▶ Data for this exercise
________________________________________
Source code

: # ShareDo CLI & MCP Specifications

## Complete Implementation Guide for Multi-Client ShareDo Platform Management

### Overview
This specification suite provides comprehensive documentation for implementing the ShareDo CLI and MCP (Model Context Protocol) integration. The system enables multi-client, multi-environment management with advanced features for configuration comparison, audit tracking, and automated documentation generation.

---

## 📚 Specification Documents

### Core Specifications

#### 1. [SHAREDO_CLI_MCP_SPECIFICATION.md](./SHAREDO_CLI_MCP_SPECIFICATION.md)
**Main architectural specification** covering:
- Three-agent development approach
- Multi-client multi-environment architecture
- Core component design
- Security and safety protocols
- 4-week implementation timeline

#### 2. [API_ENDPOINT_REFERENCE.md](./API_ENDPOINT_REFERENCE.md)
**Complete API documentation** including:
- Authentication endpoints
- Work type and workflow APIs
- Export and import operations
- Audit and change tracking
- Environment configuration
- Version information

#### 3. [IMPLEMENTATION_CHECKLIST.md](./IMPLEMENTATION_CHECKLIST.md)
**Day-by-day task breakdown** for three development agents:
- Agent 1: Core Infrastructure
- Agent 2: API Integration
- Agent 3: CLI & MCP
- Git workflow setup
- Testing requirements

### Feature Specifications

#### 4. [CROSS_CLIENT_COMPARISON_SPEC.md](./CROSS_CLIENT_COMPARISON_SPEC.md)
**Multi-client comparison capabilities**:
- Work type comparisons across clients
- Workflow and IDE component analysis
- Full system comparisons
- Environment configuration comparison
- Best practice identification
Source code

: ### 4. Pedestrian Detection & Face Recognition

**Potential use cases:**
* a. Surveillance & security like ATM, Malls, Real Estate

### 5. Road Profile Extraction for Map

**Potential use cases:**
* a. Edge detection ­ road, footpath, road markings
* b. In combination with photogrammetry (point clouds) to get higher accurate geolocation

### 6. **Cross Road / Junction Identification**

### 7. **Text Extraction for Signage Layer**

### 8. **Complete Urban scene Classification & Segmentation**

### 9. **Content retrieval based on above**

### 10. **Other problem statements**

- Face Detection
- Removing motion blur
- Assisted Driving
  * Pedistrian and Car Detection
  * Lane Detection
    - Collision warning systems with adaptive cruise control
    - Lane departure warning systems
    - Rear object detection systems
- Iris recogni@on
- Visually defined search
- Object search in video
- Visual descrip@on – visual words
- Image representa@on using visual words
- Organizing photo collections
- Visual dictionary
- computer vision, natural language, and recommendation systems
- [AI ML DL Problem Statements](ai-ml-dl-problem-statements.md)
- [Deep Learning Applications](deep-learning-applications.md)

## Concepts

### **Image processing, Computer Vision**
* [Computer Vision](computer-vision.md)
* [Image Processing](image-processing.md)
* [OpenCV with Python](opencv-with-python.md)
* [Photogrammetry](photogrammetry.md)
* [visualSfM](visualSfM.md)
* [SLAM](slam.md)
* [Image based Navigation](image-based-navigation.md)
________________________________________
▶ What you have to do
Without changing anything, repeat the whole listing.

▶ Reply
Source code

: # ShareDo CLI & MCP Specifications

## Complete Implementation Guide for Multi-Client ShareDo Platform Management

### Overview
This specification suite provides comprehensive documentation for implementing the ShareDo CLI and MCP (Model Context Protocol) integration. The system enables multi-client, multi-environment management with advanced features for configuration comparison, audit tracking, and automated documentation generation.

---

## 📚 Specification Documents

### Core Specifications

#### 1. [SHAREDO_CLI_MCP_SPECIFICATION.md](./SHAREDO_CLI_MCP_SPECIFICATION.md)
**Main architectural specification** covering:
- Three-agent development approach
- Multi-client multi-environment architecture
- Core component design
- Security and safety protocols
- 4-week implementation timeline

#### 2. [API_ENDPOINT_REFERENCE.md](./API_ENDPOINT_REFERENCE.md)
**Complete API documentation** including:
- Authentication endpoints
- Work type and workflow APIs
- Export and import operations
- Audit and change tracking
- Environment configuration
- Version information

#### 3. [IMPLEMENTATION_CHECKLIST.md](./IMPLEMENTATION_CHECKLIST.md)
**Day-by-day task breakdown** for three development agents:
- Agent 1: Core Infrastructure
- Agent 2: API Integration
- Agent 3: CLI & MCP
- Git workflow setup
- Testing requirements

### Feature Specifications

#### 4. [CROSS_CLIENT_COMPARISON_SPEC.md](./CROSS_CLIENT_COMPARISON_SPEC.md)
**Multi-client comparison capabilities**:
- Work type comparisons across clients
- Workflow and IDE component analysis
- Full system comparisons
- Environment configuration comparison
- Best practice identification
Source code

: ### 4. Pedestrian Detection & Face Recognition

**Potential use cases:**
* a. Surveillance & security like ATM, Malls, Real Estate

### 5. Road Profile Extraction for Map

**Potential use cases:**
* a. Edge detection ­ road, footpath, road markings
* b. In combination with photogrammetry (point clouds) to get higher accurate geolocation

### 6. **Cross Road / Junction Identification**

### 7. **Text Extraction for Signage Layer**

### 8. **Complete Urban scene Classification & Segmentation**

### 9. **Content retrieval based on above**

### 10. **Other problem statements**

- Face Detection
- Removing motion blur
- Assisted Driving
  * Pedistrian and Car Detection
  * Lane Detection
    - Collision warning systems with adaptive cruise control
    - Lane departure warning systems
    - Rear object detection systems
- Iris recogni@on
- Visually defined search
- Object search in video
- Visual descrip@on – visual words
- Image representa@on using visual words
- Organizing photo collections
- Visual dictionary
- computer vision, natural language, and recommendation systems
- [AI ML DL Problem Statements](ai-ml-dl-problem-statements.md)
- [Deep Learning Applications](deep-learning-applications.md)

## Concepts

### **Image processing, Computer Vision**
* [Computer Vision](computer-vision.md)
* [Image Processing](image-processing.md)
* [OpenCV with Python](opencv-with-python.md)
* [Photogrammetry](photogrammetry.md)
* [visualSfM](visualSfM.md)
* [SLAM](slam.md)
* [Image based Navigation](image-based-navigation.md)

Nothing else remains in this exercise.